Audacious escape, dangerous journeys: A tale of friendship and struggle to mark 60 years since Marshall Square 
Hillary Hamburger (pictured) recalls assisting Harold and AnnMarie Wolpe during South Africa's 'Great Escape'. (Photo: Supplied)

An old friend with both a front-row seat and a walk-on part in an astounding drama remembers the characters, the intrigue, the tension and the plot twist.

I googled Harold Wolpe before starting to write my story. Wikipedia describes him as a “South African lawyer, sociologist, political economist and anti-apartheid activist.
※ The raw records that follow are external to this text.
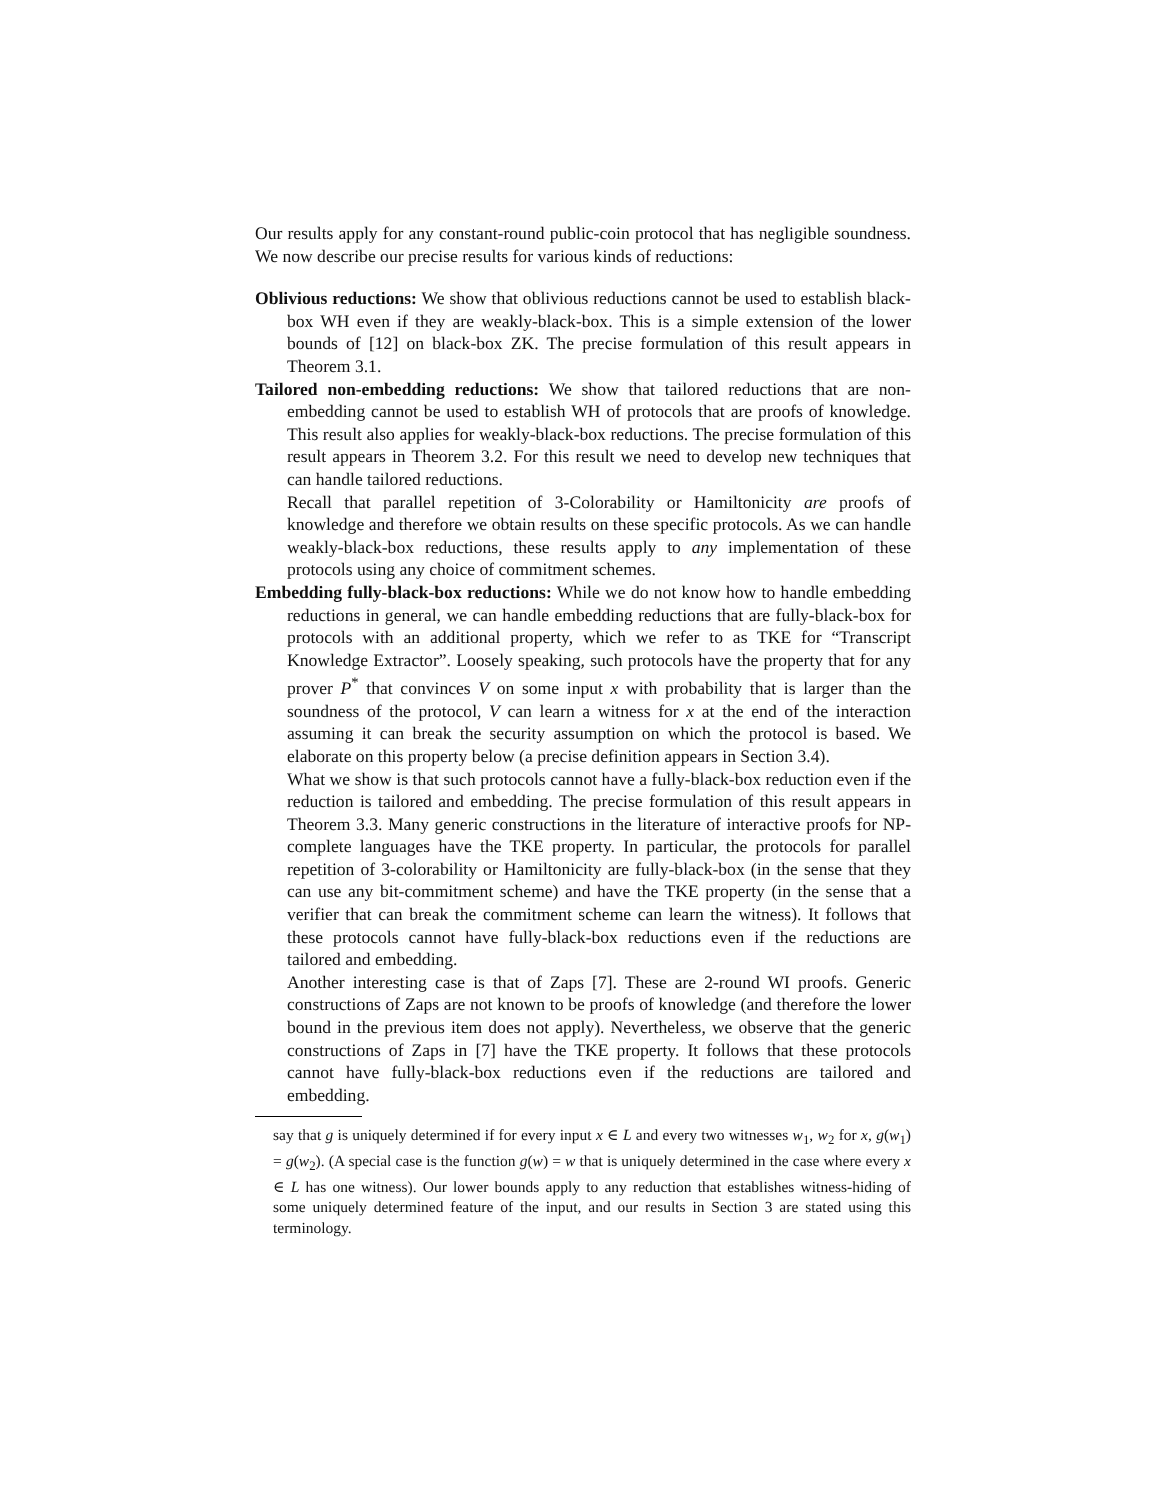Our results apply for any constant-round public-coin protocol that has negligible soundness. We now describe our precise results for various kinds of reductions:
Oblivious reductions: We show that oblivious reductions cannot be used to establish black-box WH even if they are weakly-black-box. This is a simple extension of the lower bounds of [12] on black-box ZK. The precise formulation of this result appears in Theorem 3.1.
Tailored non-embedding reductions: We show that tailored reductions that are non-embedding cannot be used to establish WH of protocols that are proofs of knowledge. This result also applies for weakly-black-box reductions. The precise formulation of this result appears in Theorem 3.2. For this result we need to develop new techniques that can handle tailored reductions.
Recall that parallel repetition of 3-Colorability or Hamiltonicity are proofs of knowledge and therefore we obtain results on these specific protocols. As we can handle weakly-black-box reductions, these results apply to any implementation of these protocols using any choice of commitment schemes.
Embedding fully-black-box reductions: While we do not know how to handle embedding reductions in general, we can handle embedding reductions that are fully-black-box for protocols with an additional property, which we refer to as TKE for “Transcript Knowledge Extractor”. Loosely speaking, such protocols have the property that for any prover P<sup>*</sup> that convinces V on some input x with probability that is larger than the soundness of the protocol, V can learn a witness for x at the end of the interaction assuming it can break the security assumption on which the protocol is based. We elaborate on this property below (a precise definition appears in Section 3.4).
What we show is that such protocols cannot have a fully-black-box reduction even if the reduction is tailored and embedding. The precise formulation of this result appears in Theorem 3.3. Many generic constructions in the literature of interactive proofs for NP-complete languages have the TKE property. In particular, the protocols for parallel repetition of 3-colorability or Hamiltonicity are fully-black-box (in the sense that they can use any bit-commitment scheme) and have the TKE property (in the sense that a verifier that can break the commitment scheme can learn the witness). It follows that these protocols cannot have fully-black-box reductions even if the reductions are tailored and embedding.
Another interesting case is that of Zaps [7]. These are 2-round WI proofs. Generic constructions of Zaps are not known to be proofs of knowledge (and therefore the lower bound in the previous item does not apply). Nevertheless, we observe that the generic constructions of Zaps in [7] have the TKE property. It follows that these protocols cannot have fully-black-box reductions even if the reductions are tailored and embedding.
say that g is uniquely determined if for every input x ∈ L and every two witnesses w<sub>1</sub>, w<sub>2</sub> for x, g(w<sub>1</sub>) = g(w<sub>2</sub>). (A special case is the function g(w) = w that is uniquely determined in the case where every x ∈ L has one witness). Our lower bounds apply to any reduction that establishes witness-hiding of some uniquely determined feature of the input, and our results in Section 3 are stated using this terminology.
He was arrested and put in prison in 1963, but escaped and spent almost 30 years in exile in the United Kingdom.” He and AnnMarie, his wife, came home in 1991, after Nelson Mandela was released from prison in 1990.  

These facts are public knowledge. Rivonia’s Children by Glenn Frankel and AnnMarie’s The Long Way Home relate the depths of an extraordinary story of that time. My story, however, is personal. I write it as a friend of Harold and AnnMarie, both no longer with us, and dedicate it to their daughters, Peta and Tessa, and son Nicholas.  

Connections

AnnMarie shared Harold’s political views, but most of all she was a family person with two young daughters when I met them. I, my husband Denis Kuny and our baby son Neil had spent the year 1959 in London, attempting a getaway from apartheid South Africa. However, Denis couldn’t use his law degree to get a job in London and struggled to support us. 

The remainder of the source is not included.